As part of its regulatory relief agenda, the House overwhelmingly passed legislation to prohibit the National Labor Relations Board from ordering any employer to close, relocate, or transfer employment under any circumstance.

The Protecting Jobs from Government Interference Act stems from a lawsuit filed by the board in April accusing Boeing of violating labor laws by opening a new production facility in South Carolina. In the lawsuit, the board alleges the facility will replace an existing facility in Washington and that the move is being made to punish unionized workers there.

"Not one person in Washington has lost his or her job as a result of this new facility," said Congressman Jack Kingston (R-GA), an ardent supporter of the legislation. "In fact, Boeing has hired 2,000 employees in Washington since it announced this decision. That, apparently, is not good enough for big government which is literally killing jobs under the premise of "protecting' workers.

"No unelected government agency should have the power to tell private enterprise where it can or cannot create jobs. This is not a union versus non-union issue and it is not about one company. This is about restoring the bounds of government's reach and getting government out of the way of job creation."

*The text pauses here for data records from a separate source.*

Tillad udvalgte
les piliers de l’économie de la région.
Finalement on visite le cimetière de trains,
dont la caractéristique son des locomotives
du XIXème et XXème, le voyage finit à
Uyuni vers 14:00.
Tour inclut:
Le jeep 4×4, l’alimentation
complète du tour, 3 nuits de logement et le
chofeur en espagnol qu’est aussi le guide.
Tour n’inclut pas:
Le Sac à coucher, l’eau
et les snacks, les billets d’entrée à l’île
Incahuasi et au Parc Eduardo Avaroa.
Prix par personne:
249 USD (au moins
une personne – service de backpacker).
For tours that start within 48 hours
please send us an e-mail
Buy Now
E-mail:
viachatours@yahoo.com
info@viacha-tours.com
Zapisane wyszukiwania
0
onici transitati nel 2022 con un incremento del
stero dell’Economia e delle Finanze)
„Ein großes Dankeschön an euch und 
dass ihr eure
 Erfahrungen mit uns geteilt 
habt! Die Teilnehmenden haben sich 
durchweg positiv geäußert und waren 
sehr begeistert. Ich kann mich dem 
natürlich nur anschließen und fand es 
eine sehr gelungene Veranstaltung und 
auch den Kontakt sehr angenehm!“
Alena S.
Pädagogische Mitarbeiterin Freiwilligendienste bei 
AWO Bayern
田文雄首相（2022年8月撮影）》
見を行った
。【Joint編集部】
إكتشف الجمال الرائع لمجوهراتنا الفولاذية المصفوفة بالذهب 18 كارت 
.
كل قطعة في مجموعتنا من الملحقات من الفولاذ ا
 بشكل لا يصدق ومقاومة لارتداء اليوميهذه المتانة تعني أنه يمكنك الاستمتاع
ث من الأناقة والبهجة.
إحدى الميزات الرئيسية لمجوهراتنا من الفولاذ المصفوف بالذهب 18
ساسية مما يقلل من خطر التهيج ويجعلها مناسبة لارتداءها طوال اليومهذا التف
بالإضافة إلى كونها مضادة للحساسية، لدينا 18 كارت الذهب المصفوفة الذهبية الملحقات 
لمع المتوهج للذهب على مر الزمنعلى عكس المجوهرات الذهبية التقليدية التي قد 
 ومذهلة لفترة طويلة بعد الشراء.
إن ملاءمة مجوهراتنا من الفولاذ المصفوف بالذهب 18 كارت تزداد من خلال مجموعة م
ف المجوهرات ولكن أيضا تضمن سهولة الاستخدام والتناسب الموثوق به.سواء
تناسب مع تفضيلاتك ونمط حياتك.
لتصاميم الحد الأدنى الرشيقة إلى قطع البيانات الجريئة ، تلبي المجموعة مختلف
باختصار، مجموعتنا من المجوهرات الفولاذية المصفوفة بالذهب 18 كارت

At present Boeing employs 1,100 employees at its North Charleston location. Without congressional intervention, Kingston says those and countless more could be on the line giving the case's implications for American competitiveness.

Deeply concerning to Kingston and others is the NLRB's obstruction of congressional oversight and refusal to provide meaningful information. The board's failure to comply with repeated requests for information from congressional committees has led to threats of it being held in contempt of Congress.

The legislation, sponsored by freshman Rep. Tim Scott (R-S.C.) passed the House by a vote of 238-186. It now moves to the Senate where it is being given a cool reception by Democrat leaders.

"The President says he wants to work with Congress to help create and save American jobs," said Kingston. "We should be able to come together on a bipartisan basis to support this effort which protects more than a thousand right here, right now."